» **Quoted passage**:

════

2

Consider the following code:

private XmlDocument CreateMessage(string dirtyInput)
    {
        XmlDocument xd = new XmlDocument();
        string str = @"<Message><Request>%REQ%</Request><Message>";        
        str = str.Replace("%REQ%", dirtyInput);
        xd.LoadXml(str);
        return xd;
    }

What steps should I take to sanitize/validate this dirtyInput string (it can come from untrusted sources)?

EDIT:

To provide a bit more context, this XML "message" is then being sent (by me) to a third party web service. I am mostly concerned with the mitigating the risk that someone could pass me a string that could possibly exploit vulnerabilities in my XML parser, or perhaps even in the parser on the target [third party] end (to whom I am sending this message). So clearly I could focus on special XML characters like < > & etc. -- do I also need to worry about escaped/encoded forms of those characters? Is the SecurityElement.Escape method mentioned in the possible dupe link adequate for this?

════

» **Information shown**:
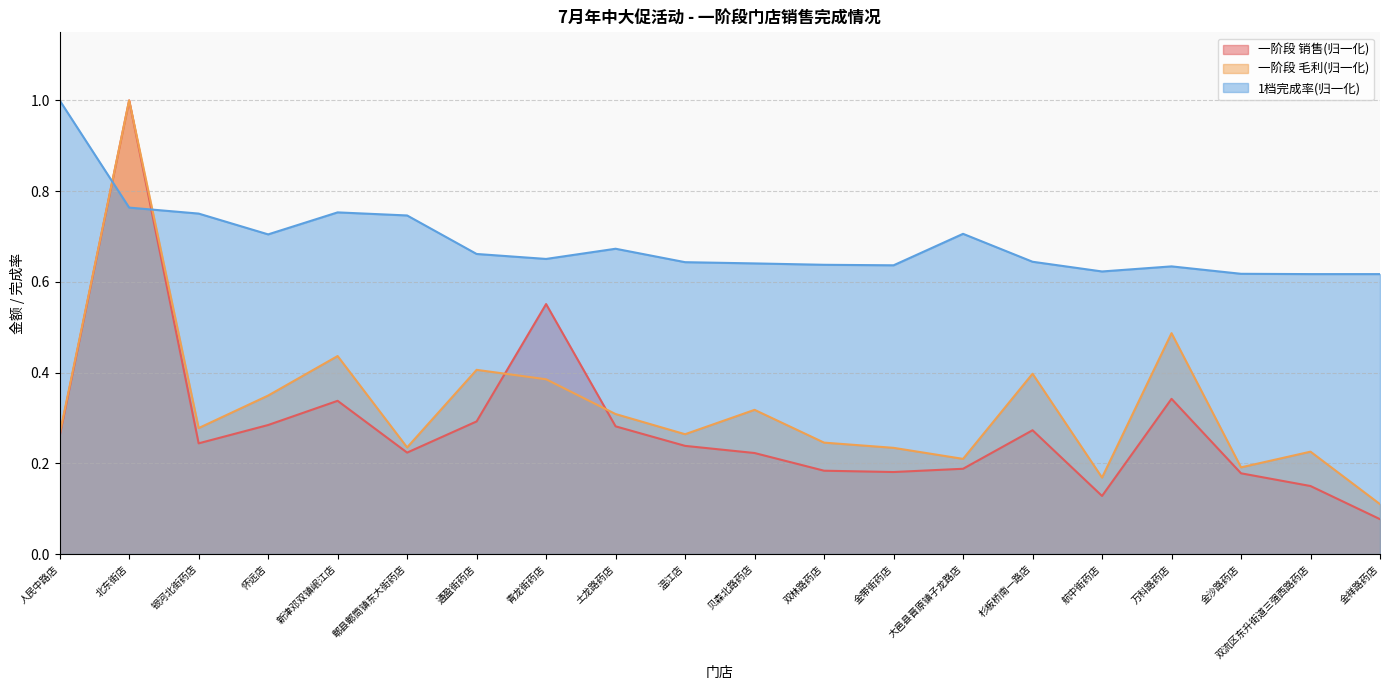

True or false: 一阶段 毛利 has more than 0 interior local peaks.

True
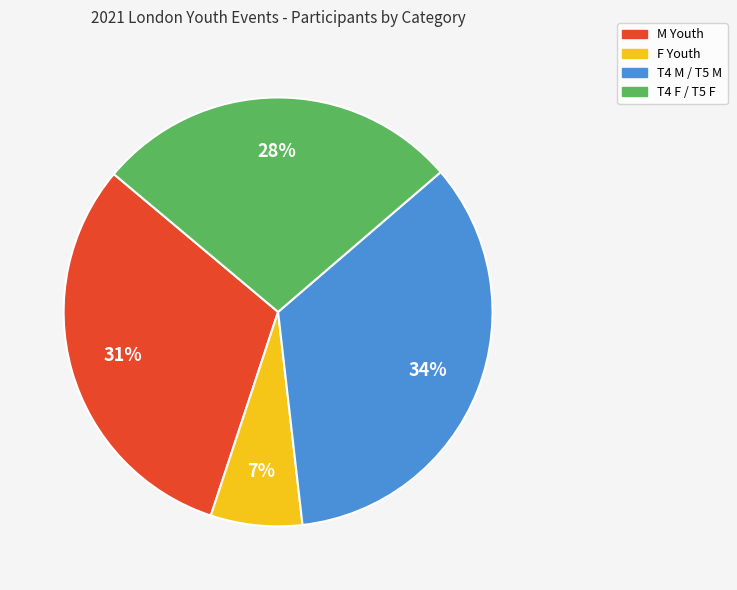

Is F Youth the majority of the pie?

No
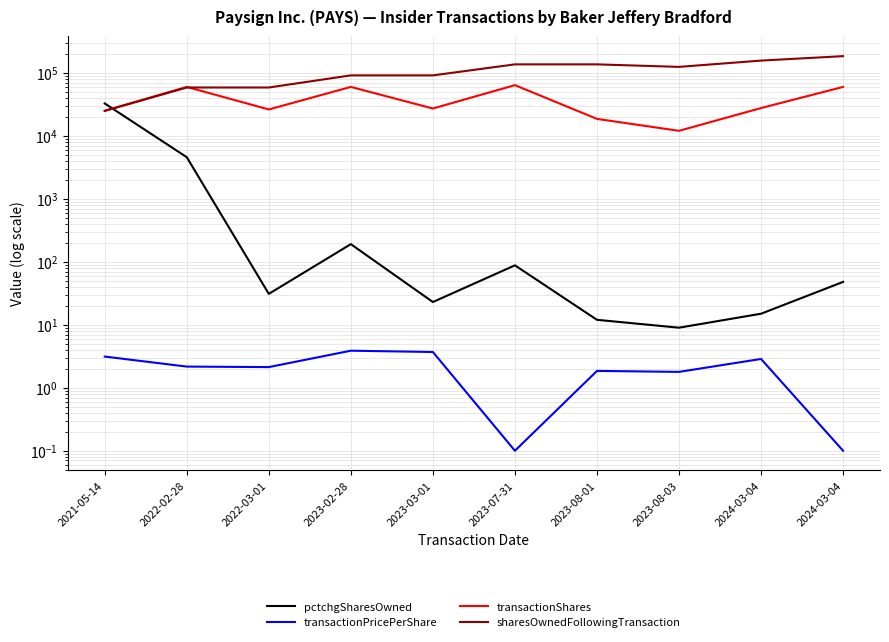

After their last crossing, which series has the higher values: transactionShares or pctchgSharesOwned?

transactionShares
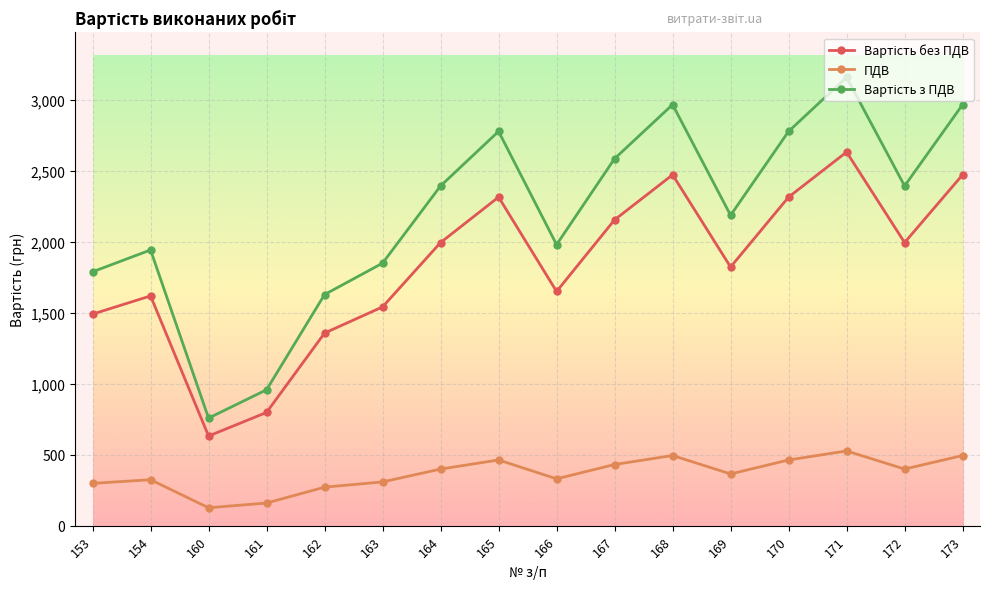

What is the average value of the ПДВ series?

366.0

════

» **Problems to work on**:
A – From the forum post about sanitizing XML input, extract the passage that opens with the words containing "Consider the following" and closes with "from untrusted sources)?".
B – Summarize the forum post about sanitizing XML input in two sentences.
C – Continue the forum post about sanitizing XML input from the point where it stops.

» **Expected responses**:
A –
Consider the following code:

private XmlDocument CreateMessage(string dirtyInput)
    {
        XmlDocument xd = new XmlDocument();
        string str = @"<Message><Request>%REQ%</Request><Message>";        
        str = str.Replace("%REQ%", dirtyInput);
        xd.LoadXml(str);
        return xd;
    }

What steps should I take to sanitize/validate this dirtyInput string (it can come from untrusted sources)?

B – The post shows a C# method that inserts a possibly untrusted string into an XML message template by string replacement, and it asks how that input should be sanitized or validated. An edit explains that the message is sent to a third-party web service, states the worry that a string could exploit either XML parser, and asks whether escaped or encoded forms of special characters also matter and whether the SecurityElement.Escape method is adequate.

C –
mikey
  • 5,090
  • 3
  • 24
  • 27
  • Check this possible duplicate of your question: [link](http://stackoverflow.com/questions/8331119/escape-invalid-xml-characters-in-c-sharp). – Re Captcha Feb 27 '14 at 13:18
  • 1
    Thanks - Added an edit section to clarify. I did see that dupe question, but was still uncertain. – mikey Feb 27 '14 at 13:33

2 Answers2

5

Since you're generating an XmlDocument, you could rely on the DOM methods to handle all escaping for you:

private XmlDocument CreateMessage(string dirtyInput)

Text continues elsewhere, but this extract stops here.